-- Opening Marker --

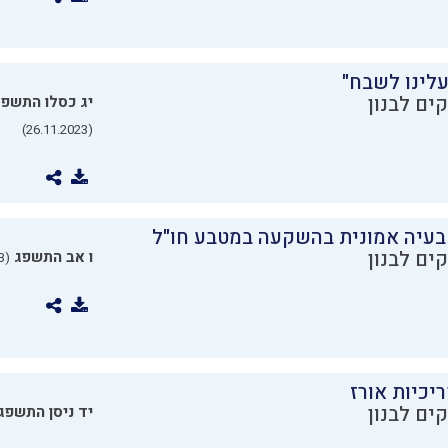
עלינו לשבח"
ים לבנון
יג כסלו התשפ
(26.11.2023)
בעיה אמונית בהשקעה במטבע חו"ל
ים לבנון
ו אב התשפג
(24.07.2023)
יכיות אורז
ים לבנון
יד ניסן התשפג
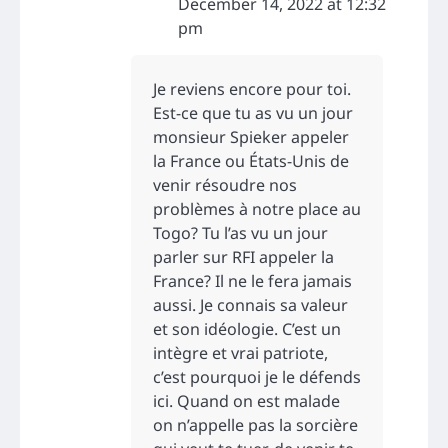
December 14, 2022 at 12:32
pm
Je reviens encore pour toi.
Est-ce que tu as vu un jour
monsieur Spieker appeler
la France ou États-Unis de
venir résoudre nos
problèmes à notre place au
Togo? Tu l’as vu un jour
parler sur RFI appeler la
France? Il ne le fera jamais
aussi. Je connais sa valeur
et son idéologie. C’est un
intègre et vrai patriote,
c’est pourquoi je le défends
ici. Quand on est malade
on n’appelle pas la sorcière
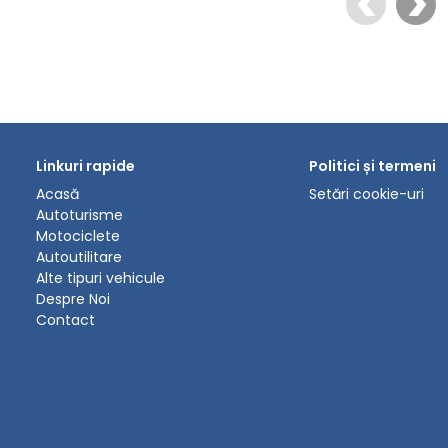
Linkuri rapide
Politici și termeni
Acasă
Setări cookie-uri
Autoturisme
Motociclete
Autoutilitare
Alte tipuri vehicule
Despre Noi
Contact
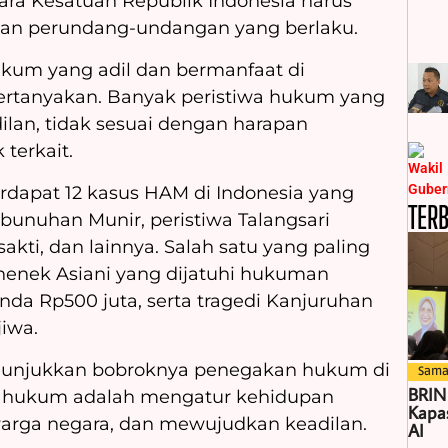
ara Kesatuan Republik Indonesia harus
an perundang-undangan yang berlaku.
kum yang adil dan bermanfaat di
pertanyakan. Banyak peristiwa hukum yang
an, tidak sesuai dengan harapan
terkait.
rdapat 12 kasus HAM di Indonesia yang
TER
bunuhan Munir, peristiwa Talangsari
akti, dan lainnya. Salah satu yang paling
enek Asiani yang dijatuhi hukuman
nda Rp500 juta, serta tragedi Kanjuruhan
iwa.
nunjukkan bobroknya penegakan hukum di
Sama
BRIN
si hukum adalah mengatur kehidupan
Kapas
arga negara, dan mewujudkan keadilan.
AI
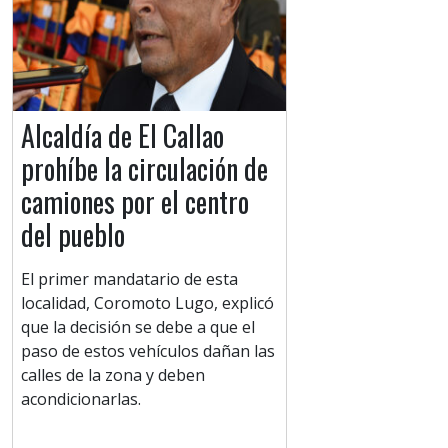
Alcaldía de El Callao
prohíbe la circulación de
camiones por el centro
del pueblo
El primer mandatario de esta
localidad, Coromoto Lugo, explicó
que la decisión se debe a que el
paso de estos vehículos dañan las
calles de la zona y deben
acondicionarlas.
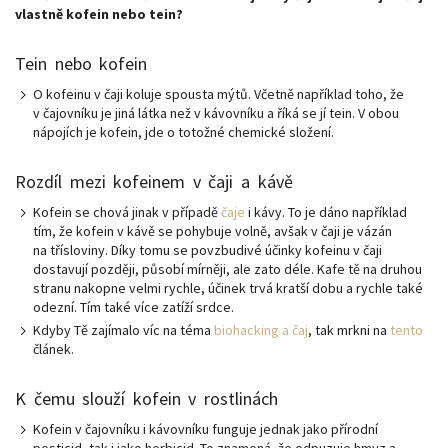
vlastně kofein nebo tein?
Tein nebo kofein
O kofeinu v čaji koluje spousta mýtů. Včetně například toho, že
v čajovníku je jiná látka než v kávovníku a říká se jí tein. V obou
nápojích je kofein, jde o totožné chemické složení.
Rozdíl mezi kofeinem v čaji a kávě
Kofein se chová jinak v případě
čaje
i kávy. To je dáno například
tím, že kofein v kávě se pohybuje volně, avšak v čaji je vázán
na třísloviny. Díky tomu se povzbudivé účinky kofeinu v čaji
dostavují později, působí mírněji, ale zato déle. Kafe tě na druhou
stranu nakopne velmi rychle, účinek trvá kratší dobu a rychle také
odezní. Tím také více zatíží srdce.
Kdyby Tě zajímalo víc na téma
biohacking a čaj
, tak mrkni na
tento
článek.
K čemu slouží kofein v rostlinách
Kofein v čajovníku i kávovníku funguje jednak jako přírodní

-- Closing Marker --

- Exercise details: In the records above, how many lines hold the string "například"? Reply with only the number.

- Output of the exercise: 2